From the responses, it appears unlikely that the effects of foreign firms’ entry will effect tectonic shifts overnight but that doesn’t mean that their entry won’t be disruptive. While most of the established Indian law firms would be able to easily handle one or two of their high-performing second-rung partners being poached by foreign law firms, it is still likely to hurt their bottom line. And in the longer term, that market will get more competitive, though billing rates will likely inch towards global standards.

And the challenge goes both ways: for foreign law firms to prosper they will have to adapt and crack one of the most complex legal and business environments in Asia, and will need to work closely with domestic firms.

When will it happen?

Several partners who responded were pessimistic, with one predicting five years and some even saying that it would not happen in this lifetime, due to resistance from the entrenched Indian law firms.
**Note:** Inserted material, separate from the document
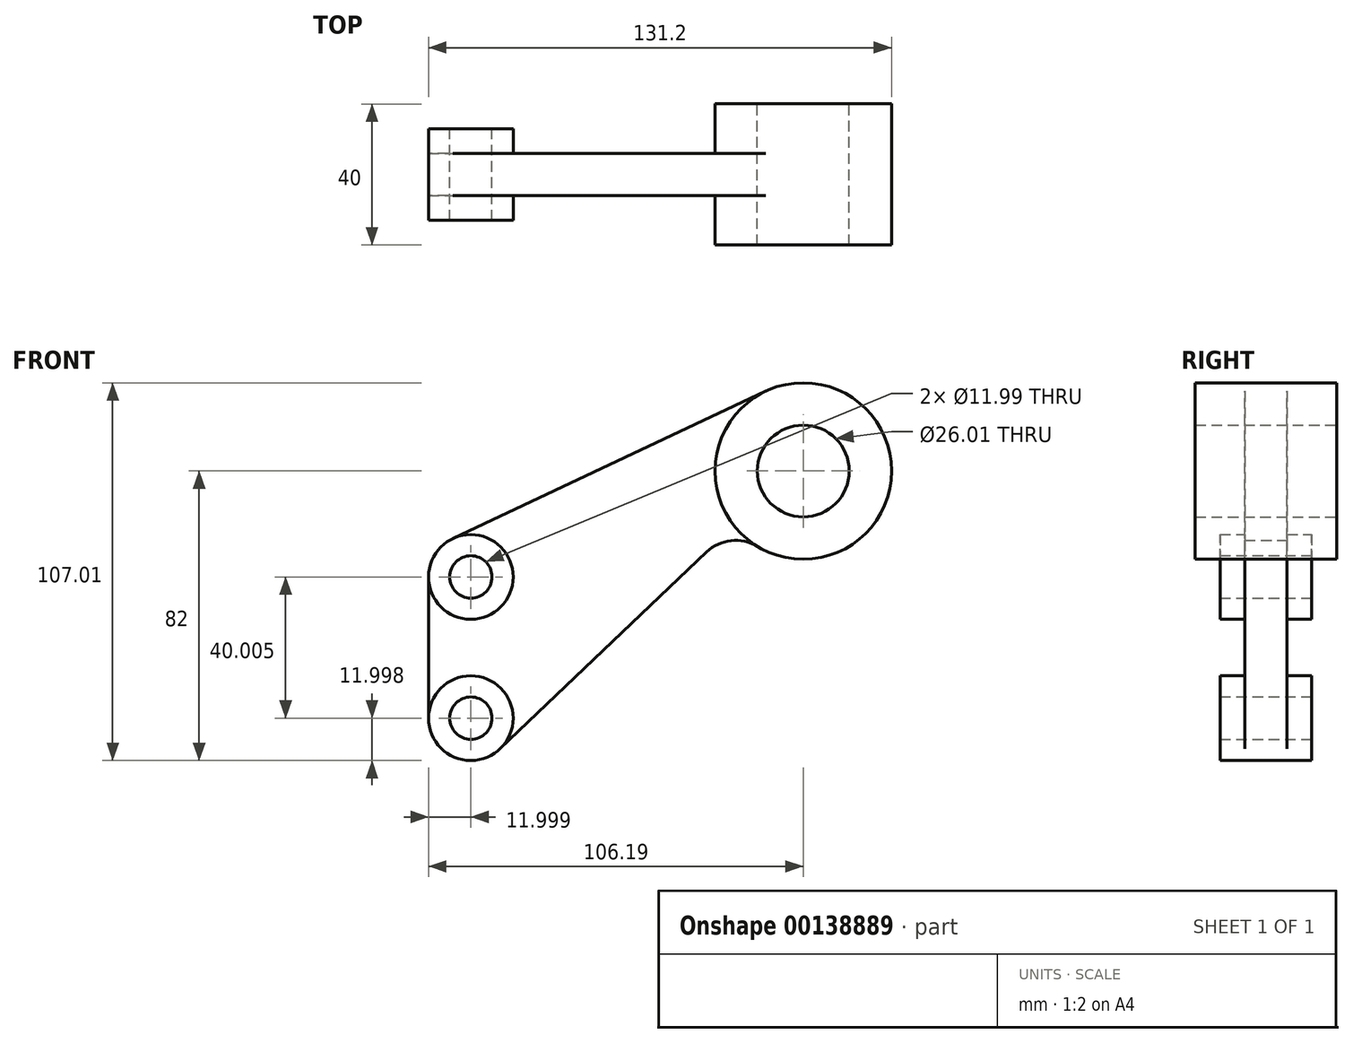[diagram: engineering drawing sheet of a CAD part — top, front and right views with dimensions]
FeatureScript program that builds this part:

But sentiments and pressure has increased to greater levels than ever before. In a recent survey of 87 Indian general counsel (GCs), an overwhelming 89% said they would like to see relaxation of regulations to allow the entry of foreign law firms, and 87% said it would be good for the Indian market as a whole. And although the GC community has historically not been very vocal at a policy level about the issue, that too is changing.

The Indian Corporate Counsel Association (ICCA) - a representative body of Indian GCs - had been closely involved in the ministry-led talks with stakeholders on liberalisation. In collaboration with a legal industry consultant, the body submitted a very thorough and quite workable roadmap for staggered foreign direct investment (FDI) into the legal profession, ratcheting up gradually from 26% in the first years, while also making provision for continuing legal education, liability insurance and other vital reforms.

Notwithstanding all the above complexities and the web of competing demands, whenever asked for my personal opinion, I will stick to the traditional, safe and slightly amusing answer: anything is possible in India in two years.